▶ **Exercise instructions**:
Set down only the lines from the one containing "f_number: 5" through the final line of the entries below, exactly as they stand, with no pictures.

START Working data

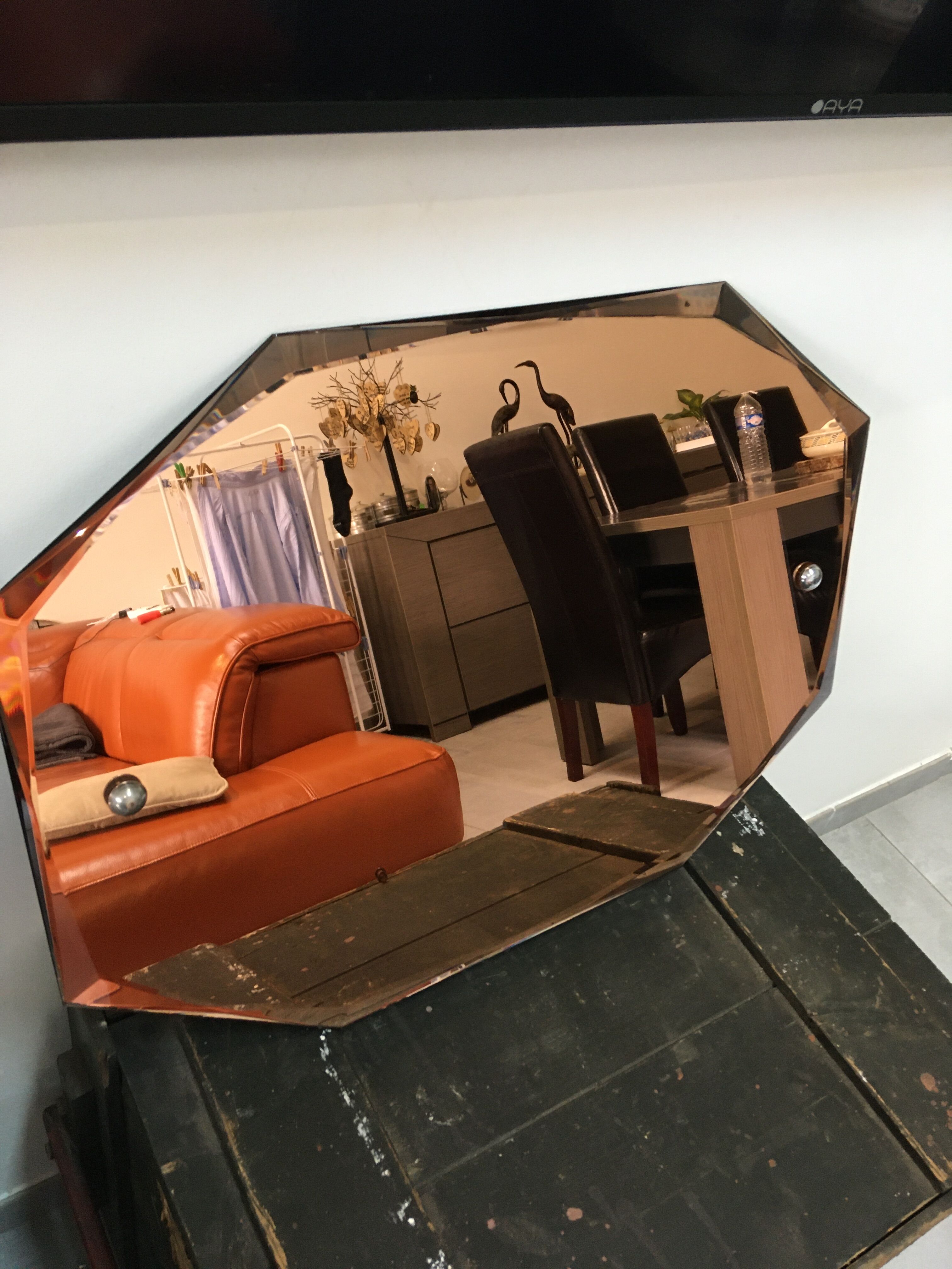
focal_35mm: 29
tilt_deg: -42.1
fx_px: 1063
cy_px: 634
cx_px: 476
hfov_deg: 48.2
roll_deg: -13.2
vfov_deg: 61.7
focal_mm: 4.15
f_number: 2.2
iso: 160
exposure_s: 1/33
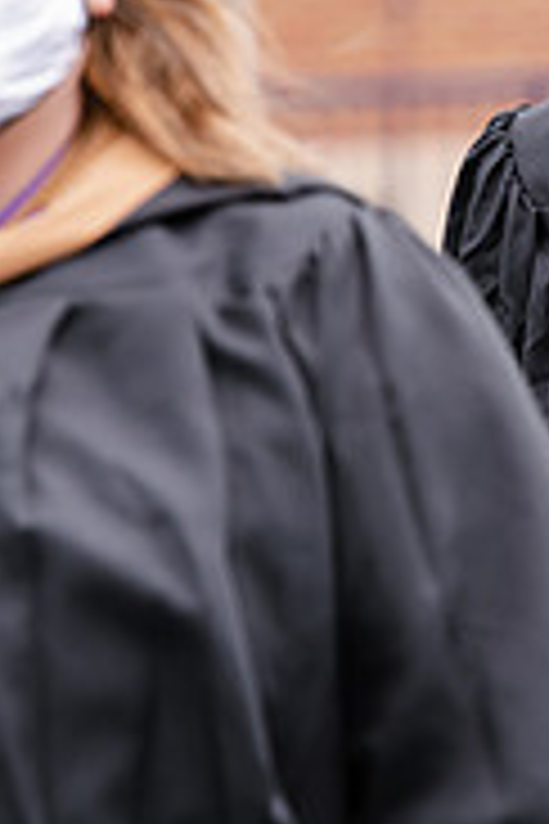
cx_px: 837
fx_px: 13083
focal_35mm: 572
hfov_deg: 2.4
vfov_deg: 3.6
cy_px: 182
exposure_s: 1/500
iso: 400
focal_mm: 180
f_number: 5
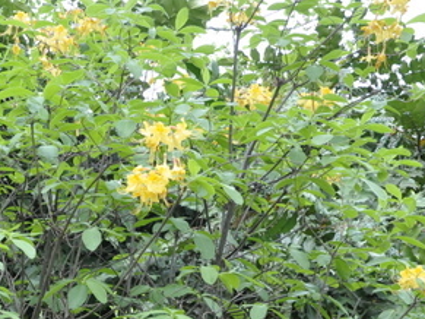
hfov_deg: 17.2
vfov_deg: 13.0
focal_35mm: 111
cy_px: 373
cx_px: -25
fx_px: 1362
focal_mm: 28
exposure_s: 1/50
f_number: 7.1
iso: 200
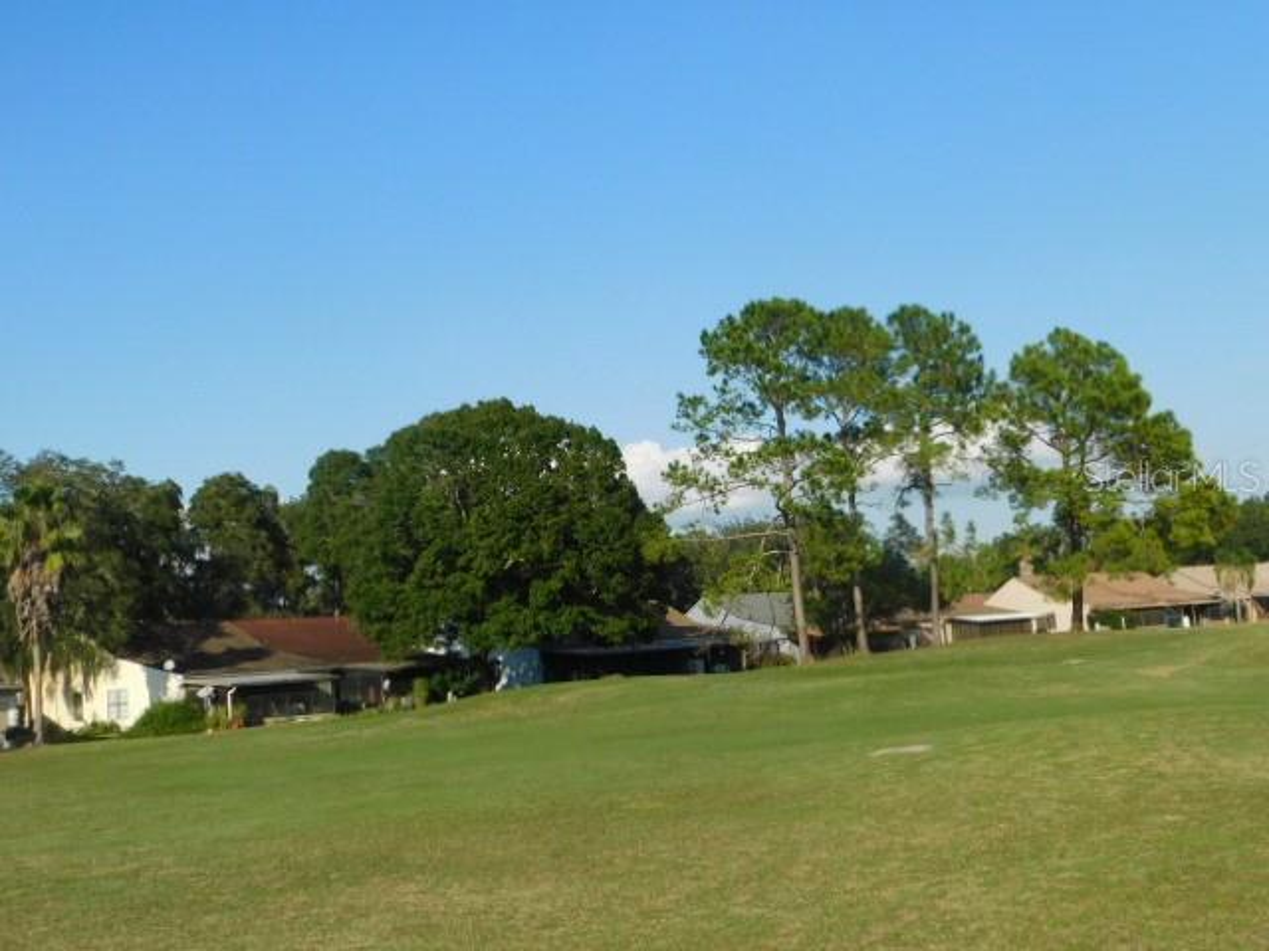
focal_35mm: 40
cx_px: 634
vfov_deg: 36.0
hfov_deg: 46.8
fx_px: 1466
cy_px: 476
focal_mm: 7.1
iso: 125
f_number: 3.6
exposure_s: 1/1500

END Working data

▶ **Task output**:
f_number: 5
hfov_deg: 17.2
vfov_deg: 13.0
focal_35mm: 111
cy_px: 373
cx_px: -25
fx_px: 1362
focal_mm: 28
exposure_s: 1/50
f_number: 7.1
iso: 200
focal_35mm: 40
cx_px: 634
vfov_deg: 36.0
hfov_deg: 46.8
fx_px: 1466
cy_px: 476
focal_mm: 7.1
iso: 125
f_number: 3.6
exposure_s: 1/1500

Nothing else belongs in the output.